EXERCISE DESCRIPTION :: Without any images, write the listing below out word for word.

[Opening EXCERPTED DATA section]

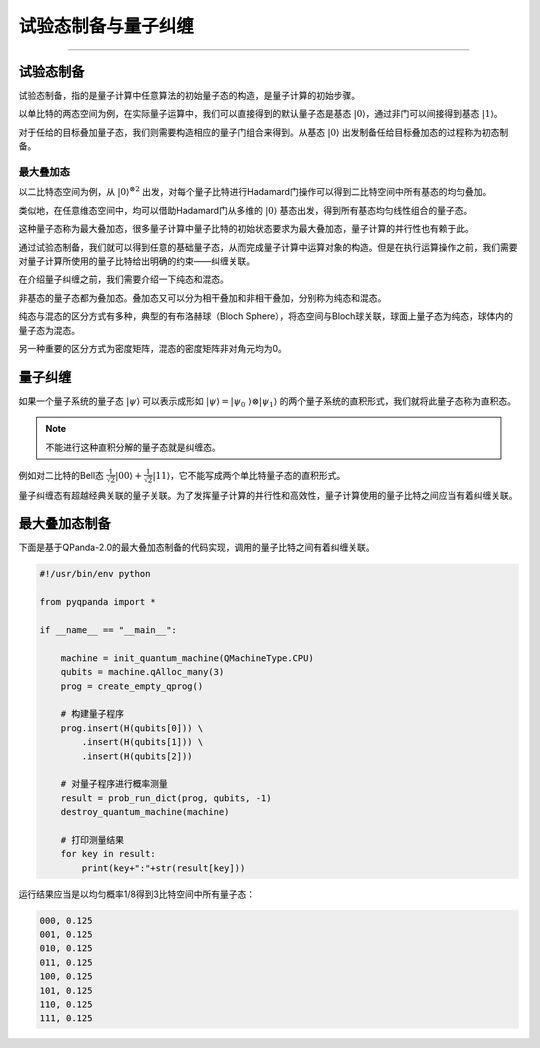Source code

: 试验态制备与量子纠缠
####
----

试验态制备
****

试验态制备，指的是量子计算中任意算法的初始量子态的构造，是量子计算的初始步骤。

以单比特的两态空间为例，在实际量子运算中，我们可以直接得到的默认量子态是基态 :math:`\left|0\right\rangle`，\
通过非门可以间接得到基态 :math:`\left|1\right\rangle`。

对于任给的目标叠加量子态，我们则需要构造相应的量子门组合来得到。从基态 :math:`\left|0\right\rangle` 出\
发制备任给目标叠加态的过程称为初态制备。

最大叠加态
++++

以二比特态空间为例，从 :math:`\left|0\right\rangle^{\otimes2}` 出发，对每个量子比特进行Hadamard门操作\
可以得到二比特空间中所有基态的均匀叠加。

类似地，在任意维态空间中，均可以借助Hadamard门从多维的 :math:`\left|0\right\rangle` 基态出发，得到所有基态均匀线性组合的量子态。

这种量子态称为最大叠加态，很多量子计算中量子比特的初始状态要求为最大叠加态，量子计算的并行性也有赖于此。


通过试验态制备，我们就可以得到任意的基础量子态，从而完成量子计算中运算对象的构造。\
但是在执行运算操作之前，我们需要对量子计算所使用的量子比特给出明确的约束——纠缠关联。

在介绍量子纠缠之前，我们需要介绍一下纯态和混态。

非基态的量子态都为叠加态。叠加态又可以分为相干叠加和非相干叠加，分别称为纯态和混态。

纯态与混态的区分方式有多种，典型的有布洛赫球（Bloch Sphere），将态空间与Bloch球关联，球面上量子态为纯态，球体内的量子态为混态。

另一种重要的区分方式为密度矩阵，混态的密度矩阵非对角元均为0。

量子纠缠
****

如果一个量子系统的量子态 :math:`\left|\psi\right\rangle` 可以表示成形如 :math:`\left|\psi\right\rangle=\left|\psi_0\
\right\rangle\otimes\left|\psi_1\right\rangle` 的两个量子系统的直积形式，我们就将此量子态称为直积态。

.. note:: 不能进行这种直积分解的量子态就是纠缠态。

例如对二比特的Bell态 :math:`\frac{1}{\sqrt2}\left|00\right\rangle+\frac{1}{\sqrt2}\left|11\right\rangle`，它不能写成\
两个单比特量子态的直积形式。

量子纠缠态有超越经典关联的量子关联。为了发挥量子计算的并行性和高效性，量子计算使用的量子比特之间应当有着纠缠关联。


最大叠加态制备
****

下面是基于QPanda-2.0的最大叠加态制备的代码实现，调用的量子比特之间有着纠缠关联。


.. code-block:: python

    #!/usr/bin/env python

    from pyqpanda import *

    if __name__ == "__main__":

        machine = init_quantum_machine(QMachineType.CPU)
        qubits = machine.qAlloc_many(3)
        prog = create_empty_qprog()

        # 构建量子程序
        prog.insert(H(qubits[0])) \
            .insert(H(qubits[1])) \
            .insert(H(qubits[2]))

        # 对量子程序进行概率测量
        result = prob_run_dict(prog, qubits, -1)
        destroy_quantum_machine(machine)

        # 打印测量结果
        for key in result:
            print(key+":"+str(result[key]))

运行结果应当是以均匀概率1/8得到3比特空间中所有量子态：

.. code-block:: python

    000, 0.125
    001, 0.125
    010, 0.125
    011, 0.125
    100, 0.125
    101, 0.125
    110, 0.125
    111, 0.125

[Closing EXCERPTED DATA section]

RESPONSE AREA ::
Source code

: 试验态制备与量子纠缠
####
----

试验态制备
****

试验态制备，指的是量子计算中任意算法的初始量子态的构造，是量子计算的初始步骤。

以单比特的两态空间为例，在实际量子运算中，我们可以直接得到的默认量子态是基态 :math:`\left|0\right\rangle`，\
通过非门可以间接得到基态 :math:`\left|1\right\rangle`。

对于任给的目标叠加量子态，我们则需要构造相应的量子门组合来得到。从基态 :math:`\left|0\right\rangle` 出\
发制备任给目标叠加态的过程称为初态制备。

最大叠加态
++++

以二比特态空间为例，从 :math:`\left|0\right\rangle^{\otimes2}` 出发，对每个量子比特进行Hadamard门操作\
可以得到二比特空间中所有基态的均匀叠加。

类似地，在任意维态空间中，均可以借助Hadamard门从多维的 :math:`\left|0\right\rangle` 基态出发，得到所有基态均匀线性组合的量子态。

这种量子态称为最大叠加态，很多量子计算中量子比特的初始状态要求为最大叠加态，量子计算的并行性也有赖于此。


通过试验态制备，我们就可以得到任意的基础量子态，从而完成量子计算中运算对象的构造。\
但是在执行运算操作之前，我们需要对量子计算所使用的量子比特给出明确的约束——纠缠关联。

在介绍量子纠缠之前，我们需要介绍一下纯态和混态。

非基态的量子态都为叠加态。叠加态又可以分为相干叠加和非相干叠加，分别称为纯态和混态。

纯态与混态的区分方式有多种，典型的有布洛赫球（Bloch Sphere），将态空间与Bloch球关联，球面上量子态为纯态，球体内的量子态为混态。

另一种重要的区分方式为密度矩阵，混态的密度矩阵非对角元均为0。

量子纠缠
****

如果一个量子系统的量子态 :math:`\left|\psi\right\rangle` 可以表示成形如 :math:`\left|\psi\right\rangle=\left|\psi_0\
\right\rangle\otimes\left|\psi_1\right\rangle` 的两个量子系统的直积形式，我们就将此量子态称为直积态。

.. note:: 不能进行这种直积分解的量子态就是纠缠态。

例如对二比特的Bell态 :math:`\frac{1}{\sqrt2}\left|00\right\rangle+\frac{1}{\sqrt2}\left|11\right\rangle`，它不能写成\
两个单比特量子态的直积形式。

量子纠缠态有超越经典关联的量子关联。为了发挥量子计算的并行性和高效性，量子计算使用的量子比特之间应当有着纠缠关联。


最大叠加态制备
****

下面是基于QPanda-2.0的最大叠加态制备的代码实现，调用的量子比特之间有着纠缠关联。


.. code-block:: python

    #!/usr/bin/env python

    from pyqpanda import *

    if __name__ == "__main__":

        machine = init_quantum_machine(QMachineType.CPU)
        qubits = machine.qAlloc_many(3)
        prog = create_empty_qprog()

        # 构建量子程序
        prog.insert(H(qubits[0])) \
            .insert(H(qubits[1])) \
            .insert(H(qubits[2]))

        # 对量子程序进行概率测量
        result = prob_run_dict(prog, qubits, -1)
        destroy_quantum_machine(machine)

        # 打印测量结果
        for key in result:
            print(key+":"+str(result[key]))

运行结果应当是以均匀概率1/8得到3比特空间中所有量子态：

.. code-block:: python

    000, 0.125
    001, 0.125
    010, 0.125
    011, 0.125
    100, 0.125
    101, 0.125
    110, 0.125
    111, 0.125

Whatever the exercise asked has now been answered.